SAN ANTONIO. Bill Graves grew up in the trucking industry. His grandfather and father started a trucking business in 1935, Graves explained during his keynote address at the Meritor and Pressure Systems International (PSI) Annual Fleet Technology Event on Wednesday in San Antonio, TX.
Then the former Kansas governor took a bit of a sabbatical from the industry to focus on his political career.
Graves, who is now president and CEO of the American Trucking Assns. (ATA), told the audience, as he said his father tells him: “I wandered for 22 years in a political wilderness and finally got back into the industry we all know and love.”
During his speech, Graves discussed the essentiality of, as well as the challenges facing the trucking industry.
“We all have a bright future to look forward to,” Graves said, noting that by 2032 there will be an estimated 400 million people in this country. “And that means more stuff.”
Last year, he said, the commercial trucking industry moved 10 billion tons of freight. He added that the projected tonnage for 2023 is expected to be around 11.5 billion – that’s 23 trillion pounds of freight, or 6.3 billion pounds per day to be transported every day of the year, he said.
Revenue, Graves said, surpassed $700 billion for freight last year, which is an indication of future demand.
“The trajectory is certainly in the right direction, and I think it’s going to get even stronger,” Graves said. “The density in terms of where people live and work and recreate in this country moves right into the trucking sweet spot. Essentiality is not a question.”
Though he believes the trucking industry has a bright future to look forward to, Graves cited certain challenges the industry as a whole has been dealing with. Fuel efficiency and CSA standards are two.
When the Environmental Protection Agency rolls out phase two of its fuel efficiency standards, it will include trailers, Graves said. He added that the type of automatic tire inflation products that Meritor and PSI provide will be what is needed for fleets to meet the requirement for fuel efficiency standards.
“You wouldn’t believe how many times I’ve had to sit in front of members of Congress who seem to believe they have to press on us to get us to want to be more fuel efficient,” Graves said. “And I’m like, you don’t understand, no one wants to be more fuel efficient than everyone in the trucking industry.”
Speaking directly to fleet owners and managers, Graves said the economics behind equipment that Meritor and PSI provide for proper tire maintenance is obvious in terms of cost savings and the betterment of their business.

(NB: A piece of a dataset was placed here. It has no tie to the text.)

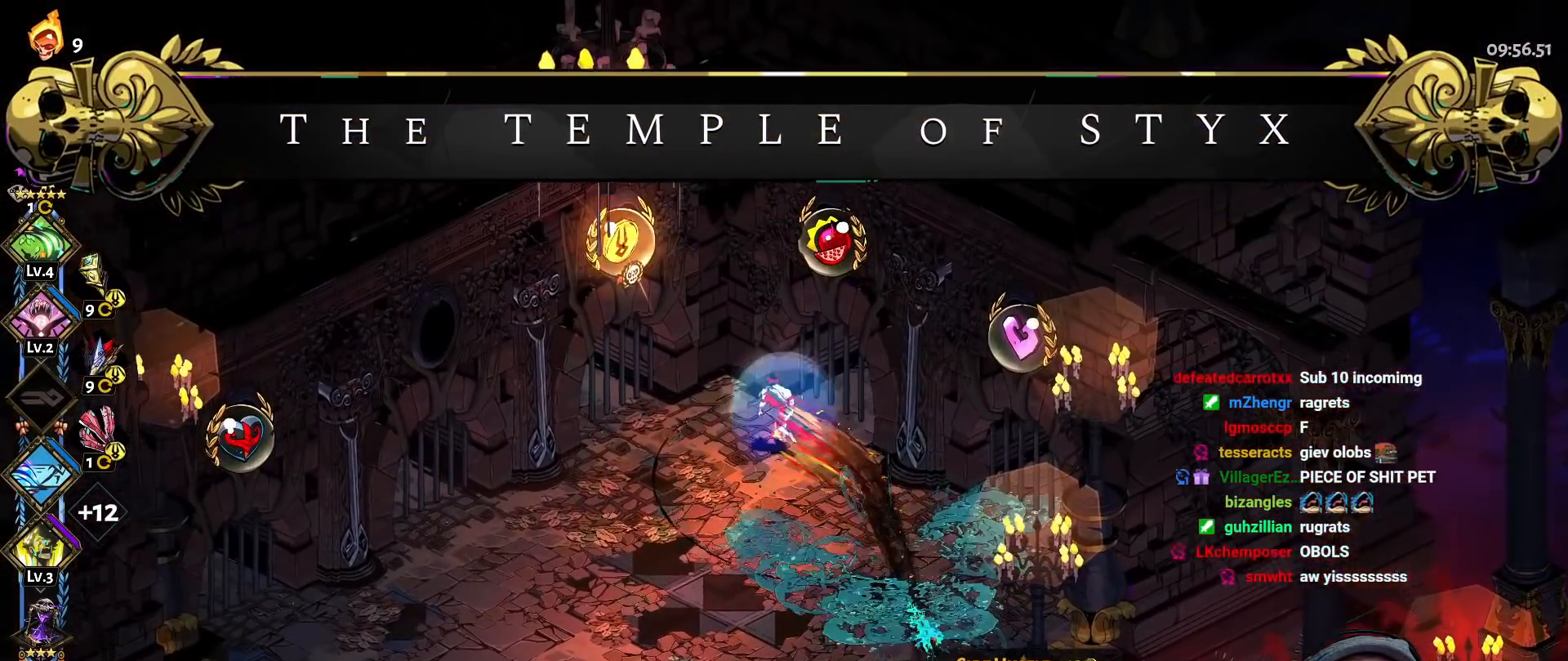
{"buttons": [], "left_stick": "center", "right_stick": "center", "button_events": []}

“It means a lot to me that it’s part of that safety equation because every time there’s a tragic accident we spend countless hours just trying to clean up,” he said. “The fact that we have so many people now looking at various technologies to make operations of our equipment safer is very meaningful to us.”
Also regarding safety, Graves said the ATA has been working in Washington to address some CSA safety regulations and reporting issues.
“We think the idea of publicly reporting the safety and efficacy of various fleets on operating safely is really good for our industry and for this country,” Graves said. “But the data’s got to be accurate. We can’t have public access to information that mischaracterizes either a safe carrier as unsafe or, quite frankly, an unsafe carrier as safe. So what we’re trying to do is make sure that data set is correct and accurately representative of our industry.”
Another challenge facing the industry and country in general is infrastructure. MAP-21, the current legislation that guides the country on infrastructure investment, expires at the end of the month. And Congress must act within the next 18 days.
“They’re going to break for Memorial Day weekend and not be back, so they’ve got about eight days,” Graves said. “This chapter has been written. They’re going to do another extension of the highway bill. They’re going to try to find around $11 billion. I’m not sure where the money will come from – some sort of proverbial bake sale that we’re going to have just to gather up as much money as we can. And we’re going to kick the can down the road into December.”
“Congress just needs a little more time to figure this out,” he continued. “And this is about the 30th time there’s been an extension that’s involved needing a little more time to figure this out. Roads and bridges aren’t free, and roads and bridges aren’t cheap. And Congress at some point is going to have to recognize how important roads and bridges are in this country. Not just to commercial freight movers – it’s everything about our freedom and our mobility.”
Graves said within the next week he believes we’ll see an $11 million package that extends transportation into December. But that also means it starts to push into the presidential political season, which he said could drag the process along.
“It’s possible that we may not see a full highway bill until sometime in 2017,” he said. “And that’s terribly discouraging, but it’s simply the reality of how that system works.”